## Trecho do documento
Ministério Público pede a desembargador que receba denúncia contra prefeito de Castelo do Piauí
O prefeito Magno Soares foi denunciado por crimes da lei de licitação devido a suposto benefício à empresa M Abreu & Oliveira Ltda-ME.
O subprocurador João Malato Neto emitiu tréplica e reforçou a necessidade do recebimento de denúncia encaminhada ao Tribunal de Justiça do Piauí contra o prefeito de Castelo do Piauí, José Magno Soares da Silva, e os sócios da empresa M Abreu & Oliveira Ltda-ME, Magnólia de Abreu Lima e Antônio Alves de Oliveira, por crimes da lei de licitações. O despacho foi emitido em 01 de março deste ano e o inquérito tramita na 2ª Câmara Especializada Criminal.
Em 05 de fevereiro deste ano, o desembargador Joaquim Dias de Santana Filho solicitou à Procuradoria Geral de Justiça para que se manifestasse acerca das defesas preliminares dos investigados, o prefeito Magno Soares e os empresários.
Na réplica, o subprocurador contestou os argumentos apresentados pelos acusados e enfatizou que no bojo do procedimento há indícios de autoria e de materialidade suficientes que autorizam a promoção da persecução penal.
Além disso, o referido procedimento foi instruído não apenas com o relatório da Delegacia de Combate à Corrupção e à Lavagem de Dinheiro da Polícia Civil do Estado do Piauí (Decoor), mas também pelo trabalho desenvolvido pela Promotoria de Justiça de Castelo do Piauí e pelo Centro de Apoio Operacional de Combate à Corrupção e Defesa do Patrimônio Público – CACOP/MPPI, elaborado por equipe técnica com análise dos documentos apresentados na representação formulada e também pelos que compõem os procedimentos licitatórios.
Por fim, destaca que as alegações dos acusados não merecem respaldo, pois argumentaram que a contratação foi realizada com a observância das exigências legais.
Defesa dos acusados
O desembargador Joaquim Dias de Santana Filho emitiu despacho em 28 de julho de 2023, determinando que os acusados apresentassem defesa no prazo de quinze dias sobre a denúncia do Ministério Público.

## Dados fornecidos
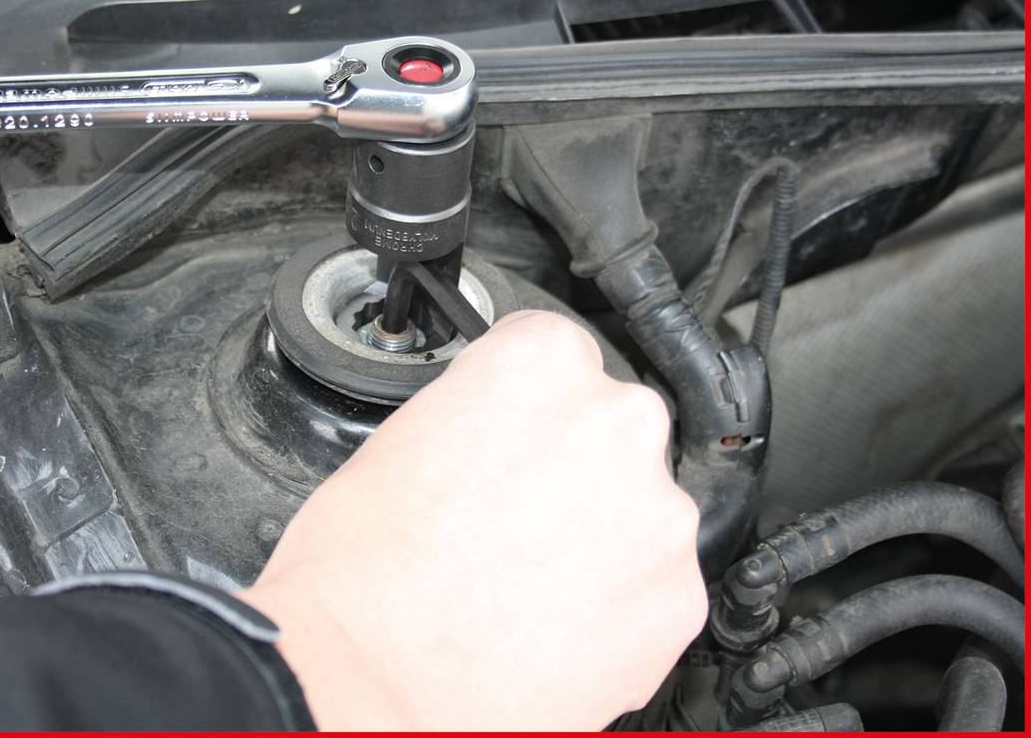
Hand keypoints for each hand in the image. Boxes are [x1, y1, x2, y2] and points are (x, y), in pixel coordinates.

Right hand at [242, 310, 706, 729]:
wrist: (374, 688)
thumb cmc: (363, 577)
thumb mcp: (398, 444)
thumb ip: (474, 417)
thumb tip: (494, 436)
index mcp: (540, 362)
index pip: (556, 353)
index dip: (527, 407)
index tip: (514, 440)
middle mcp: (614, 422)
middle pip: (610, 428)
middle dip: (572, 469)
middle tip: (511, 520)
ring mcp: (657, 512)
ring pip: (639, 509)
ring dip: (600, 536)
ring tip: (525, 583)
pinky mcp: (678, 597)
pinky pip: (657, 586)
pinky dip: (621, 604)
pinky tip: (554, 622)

---

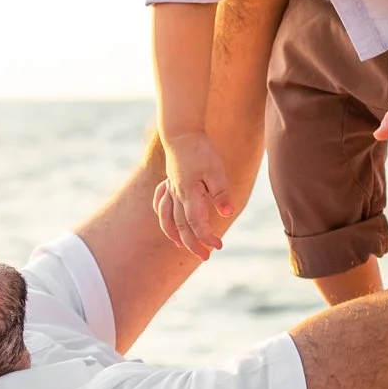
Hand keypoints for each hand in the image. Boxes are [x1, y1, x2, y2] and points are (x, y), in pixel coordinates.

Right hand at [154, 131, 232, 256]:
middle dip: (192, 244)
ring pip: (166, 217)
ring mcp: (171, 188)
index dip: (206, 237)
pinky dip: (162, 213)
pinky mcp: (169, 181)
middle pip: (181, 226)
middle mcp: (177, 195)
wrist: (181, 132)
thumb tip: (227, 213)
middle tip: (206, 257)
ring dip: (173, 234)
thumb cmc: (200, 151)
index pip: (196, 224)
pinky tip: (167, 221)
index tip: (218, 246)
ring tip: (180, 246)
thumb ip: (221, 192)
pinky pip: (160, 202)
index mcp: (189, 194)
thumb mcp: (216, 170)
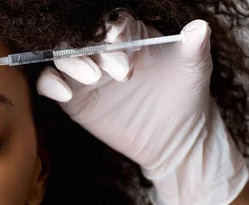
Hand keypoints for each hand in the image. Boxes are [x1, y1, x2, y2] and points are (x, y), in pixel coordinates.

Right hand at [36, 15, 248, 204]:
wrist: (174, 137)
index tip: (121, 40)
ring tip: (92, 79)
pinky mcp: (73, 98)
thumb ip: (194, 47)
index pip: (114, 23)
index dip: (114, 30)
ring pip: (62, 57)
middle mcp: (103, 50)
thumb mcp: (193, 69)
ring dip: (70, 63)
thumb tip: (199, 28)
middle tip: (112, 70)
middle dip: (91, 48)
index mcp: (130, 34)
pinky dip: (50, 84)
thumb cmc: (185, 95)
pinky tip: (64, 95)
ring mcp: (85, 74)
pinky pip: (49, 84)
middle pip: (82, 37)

## Detalhes do exercício
Extraia da notícia sobre a denúncia contra o prefeito de Castelo do Piauí, sem nenhuma alteração, a passagem que vai de "Por fim, destaca" até "das exigências legais.". A listagem não é necessária para resolver o exercício.

## Resolução escrita
Por fim, destaca que as alegações dos acusados não merecem respaldo, pois argumentaram que a contratação foi realizada com a observância das exigências legais.